When people think of estate planning, they usually think about deciding who they want to inherit their various personal assets. However, estate planning should be a more comprehensive process than that.
If you don’t think ahead about personal expenses, debts and medical needs in your golden years, you may not have any assets left over after you die to leave anything for loved ones. Asset protection planning has become an increasingly popular component of modern estate planning.
Why do so many Americans make specific plans to protect their assets as they age or after they die?
Care in your golden years can be prohibitively expensive
Many Americans do not adequately prepare for retirement. They may need to rely on Social Security benefits rather than retirement savings. They may not have enough resources set aside to help them cover the cost of living independently as they age, let alone the often exorbitant expenses associated with living in a nursing home.

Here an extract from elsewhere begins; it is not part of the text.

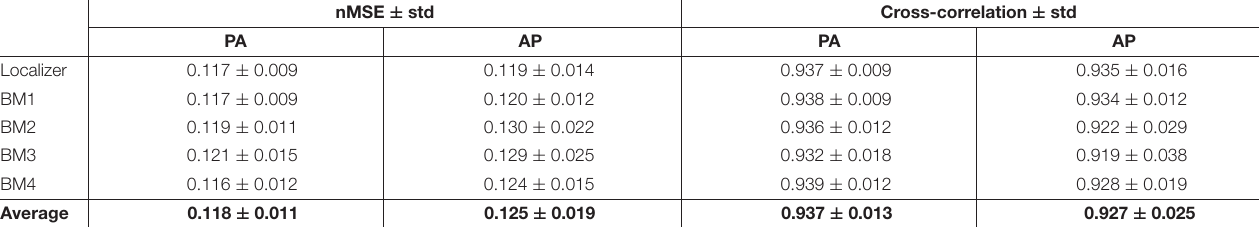
0.125 ± 0.019 0.937 ± 0.013 0.927 ±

No one can predict what will happen with their health when they get older, although those who have a family history of cognitive decline or Alzheimer’s disease may be at elevated risk for dying in extreme debt or needing Medicaid in the last years of their life. Your creditors could sue you before you die or come after your estate at the end of your life.
Hospitals and nursing homes can make claims against your estate for any unpaid balance you have at the time of your death. Although they can’t go after your family members for those debts, in most cases, they can consume all of the property left in your estate. Even the Medicaid estate recovery program could come after everything you own, including your house, to seek repayment for the benefits the program offered you.
How does asset protection planning work?
At its most basic, asset protection planning involves changing how you hold ownership of assets so that creditors can’t make claims against them in court while you were alive or against your estate after you die. The exact property you have and your personal situation will dictate how you protect your assets. You might make gifts to trusted family members or move property into a trust.
Asset protection planning can be important when you create or revisit your estate plan as you approach retirement age.